Supplied material »

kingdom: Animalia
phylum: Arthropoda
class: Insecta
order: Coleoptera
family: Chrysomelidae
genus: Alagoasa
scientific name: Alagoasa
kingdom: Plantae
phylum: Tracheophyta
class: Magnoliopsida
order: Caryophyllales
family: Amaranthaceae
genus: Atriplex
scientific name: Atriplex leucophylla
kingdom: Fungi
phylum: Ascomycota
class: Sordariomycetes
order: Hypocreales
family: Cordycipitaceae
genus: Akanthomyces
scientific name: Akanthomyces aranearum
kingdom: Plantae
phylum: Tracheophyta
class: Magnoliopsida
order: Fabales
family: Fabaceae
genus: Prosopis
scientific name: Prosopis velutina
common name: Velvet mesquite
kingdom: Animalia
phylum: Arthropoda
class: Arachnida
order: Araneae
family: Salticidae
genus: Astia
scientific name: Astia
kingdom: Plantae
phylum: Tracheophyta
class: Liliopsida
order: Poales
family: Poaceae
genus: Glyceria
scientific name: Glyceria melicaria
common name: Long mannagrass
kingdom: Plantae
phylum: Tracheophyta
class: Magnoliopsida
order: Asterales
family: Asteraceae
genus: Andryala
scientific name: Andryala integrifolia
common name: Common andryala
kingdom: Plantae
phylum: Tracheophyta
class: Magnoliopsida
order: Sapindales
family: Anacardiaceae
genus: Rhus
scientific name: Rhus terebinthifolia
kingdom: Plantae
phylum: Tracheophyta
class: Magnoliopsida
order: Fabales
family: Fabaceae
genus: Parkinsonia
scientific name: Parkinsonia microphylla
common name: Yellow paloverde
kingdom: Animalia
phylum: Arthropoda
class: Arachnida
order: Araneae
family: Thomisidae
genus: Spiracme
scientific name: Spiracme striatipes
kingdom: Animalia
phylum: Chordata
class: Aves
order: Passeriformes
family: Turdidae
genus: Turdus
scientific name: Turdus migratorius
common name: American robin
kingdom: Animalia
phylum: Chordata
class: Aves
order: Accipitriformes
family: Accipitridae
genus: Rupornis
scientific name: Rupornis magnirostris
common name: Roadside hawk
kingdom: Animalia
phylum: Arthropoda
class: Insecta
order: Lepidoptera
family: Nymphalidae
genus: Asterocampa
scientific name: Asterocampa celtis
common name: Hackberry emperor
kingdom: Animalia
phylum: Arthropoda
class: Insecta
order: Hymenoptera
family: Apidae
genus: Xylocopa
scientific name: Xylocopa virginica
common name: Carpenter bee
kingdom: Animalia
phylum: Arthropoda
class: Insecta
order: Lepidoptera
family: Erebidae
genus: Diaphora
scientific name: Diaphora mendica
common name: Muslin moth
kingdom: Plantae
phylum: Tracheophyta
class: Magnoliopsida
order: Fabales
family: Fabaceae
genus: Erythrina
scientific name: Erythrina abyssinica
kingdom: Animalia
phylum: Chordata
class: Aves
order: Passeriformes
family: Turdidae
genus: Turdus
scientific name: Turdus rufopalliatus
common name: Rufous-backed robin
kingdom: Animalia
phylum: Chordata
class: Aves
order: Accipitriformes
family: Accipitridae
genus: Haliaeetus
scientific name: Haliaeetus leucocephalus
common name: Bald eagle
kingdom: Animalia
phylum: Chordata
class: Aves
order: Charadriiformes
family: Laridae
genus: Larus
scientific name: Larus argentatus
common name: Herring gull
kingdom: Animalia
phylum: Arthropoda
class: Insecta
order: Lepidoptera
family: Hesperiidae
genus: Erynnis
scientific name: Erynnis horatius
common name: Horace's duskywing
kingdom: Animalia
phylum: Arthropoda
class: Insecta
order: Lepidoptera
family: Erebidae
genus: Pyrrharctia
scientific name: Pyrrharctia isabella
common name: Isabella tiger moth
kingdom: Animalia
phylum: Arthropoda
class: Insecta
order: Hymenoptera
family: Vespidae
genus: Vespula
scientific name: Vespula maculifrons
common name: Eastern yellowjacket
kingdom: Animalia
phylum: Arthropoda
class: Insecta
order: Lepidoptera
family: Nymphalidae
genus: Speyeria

What you should do » Give the lines of the material as a numbered list, from the first line through the line containing "phylum: Ascomycota", including that line. Leave out any blank lines.

Output of the task »
1. kingdom: Animalia
2. phylum: Arthropoda
3. class: Insecta
4. order: Coleoptera
5. family: Chrysomelidae
6. genus: Alagoasa
7. scientific name: Alagoasa
8. kingdom: Plantae
9. phylum: Tracheophyta
10. class: Magnoliopsida
11. order: Caryophyllales
12. family: Amaranthaceae
13. genus: Atriplex
14. scientific name: Atriplex leucophylla
15. kingdom: Fungi
16. phylum: Ascomycota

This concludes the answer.